**Polecenie 1**. Przepisz dokładnie fragment tekstu o Konradzie Gilewiczu między słowami "Konrad Gilewicz notuje" a "pewne zwycięstwo (3:0).", łącznie z nimi.

**Podany tekst**.
※
Konrad Gilewicz ma prosty plan: Potwierdzić wyższość

Konrad Gilewicz notuje coraz więcej występów w barwach ROW-u Rybnik. W środowej potyczce z Górnikiem Wałbrzych doczekał się debiutanckiego gola, a jego drużyna odniosła pewne zwycięstwo (3:0).

Beata Fojcik
Beata Fojcik
Pierwsza połowa nie przyniosła bramek, jednak po przerwie zielono-czarni urządzili koncert i trzy razy wpakowali piłkę do siatki rywala. Z kolei gospodarze w 7. kolejce II ligi stracili już trzynastą bramkę i z jednym punktem plasują się na przedostatnim miejscu w tabeli. - Patrząc na lokatę Górnika, kibicom mogło wydawać się, że rywal nie jest wymagający. Zdawaliśmy sobie sprawę z tego, że nie będzie to łatwy mecz. Przeciwnik będzie walczył, grał agresywnie i tak też było. Pierwsze trafienie zmieniło oblicze spotkania. Grało się na zdecydowanie lepiej i prowadziliśmy grę. W przeciągu dziewięćdziesięciu minut byliśmy zdecydowanie lepszym zespołem i absolutnie zasłużenie wygraliśmy - ocenia Konrad Gilewicz.
※
**Dane do ćwiczenia**.
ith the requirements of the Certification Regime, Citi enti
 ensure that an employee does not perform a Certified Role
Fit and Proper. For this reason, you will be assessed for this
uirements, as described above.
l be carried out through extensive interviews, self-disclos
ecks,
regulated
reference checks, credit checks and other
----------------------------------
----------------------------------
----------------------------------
※
**Polecenie 2**. Powtórz co do znaku wszystkie wiersze wykazu, który znajduje się powyżej, zaraz po tekście o Konradzie Gilewiczu.

**Oczekiwana odpowiedź 1**.
Konrad Gilewicz notuje coraz więcej występów w barwach ROW-u Rybnik. W środowej potyczce z Górnikiem Wałbrzych doczekał się debiutanckiego gola, a jego drużyna odniosła pewne zwycięstwo (3:0).

**Oczekiwana odpowiedź 2**.
ith the requirements of the Certification Regime, Citi enti
 ensure that an employee does not perform a Certified Role
Fit and Proper. For this reason, you will be assessed for this
uirements, as described above.
l be carried out through extensive interviews, self-disclos
ecks,
regulated
reference checks, credit checks and other
----------------------------------
----------------------------------
----------------------------------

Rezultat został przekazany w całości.